No matter who you place on the ledger from any era, statistics prove that no fighter in the history of sport has had the complete arsenal – offensively and defensively – of Floyd ‘Money’ Mayweather. Toughness? Ask Shane Mosley what happens when you’re lucky enough to land a flush shot. Ring intellect? Not only do you have to wonder which hand he may throw, but videographers have shown us multiple variations rendered using the same punch. What appears to start as a left-hook in the ring today could land as an uppercut tomorrow thrown from the identical spot next year in the MGM Grand on Cinco de Mayo.
Cut off the ring. Punch to the body. Use the uppercut when he dips in. Keep punching his arms. Give him an “accidental” headbutt to the mouth and frustrate him off his gameplan.

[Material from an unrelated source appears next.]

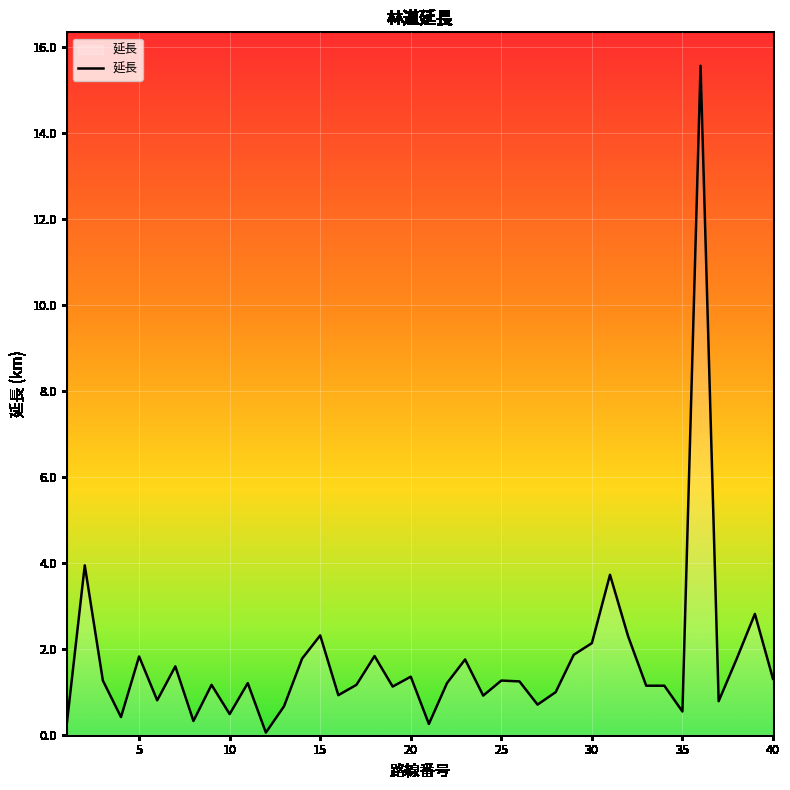

What is the greatest value displayed?

15.6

If these angles were the “blueprint”, Mayweather is the “whiteout”, as positive results remain invisible. Was Leonard really that much faster than Judah? Was Duran really that much more dangerous than Cotto? Was Hagler that much stronger and smarter than Mosley? History may say they were. The “Win/Loss” ledger tells us they suffered defeat just like the others mentioned. At the end of the day, “hard to hit” is hard to hit in any era. And last I checked, statistical accuracy of the fist always meant a fighter rarely missed.
Ladies and gents, stop asking the question, who will be “THE ONE” (to defeat him)? Put aside disdain for his former cockiness and realize this man simply is “THE ONE”. “TBE” is no longer a question “TBD”. Critics will try to subtract from his legacy by multiplying drama and adding more division. Trouble is…..numbers don’t lie….and career statistics have already answered that question. Don’t get lost in “history”. Be found by the truth contained in “his-story”. It speaks volumes! And right now those staggering numbers tell their story loud and clear!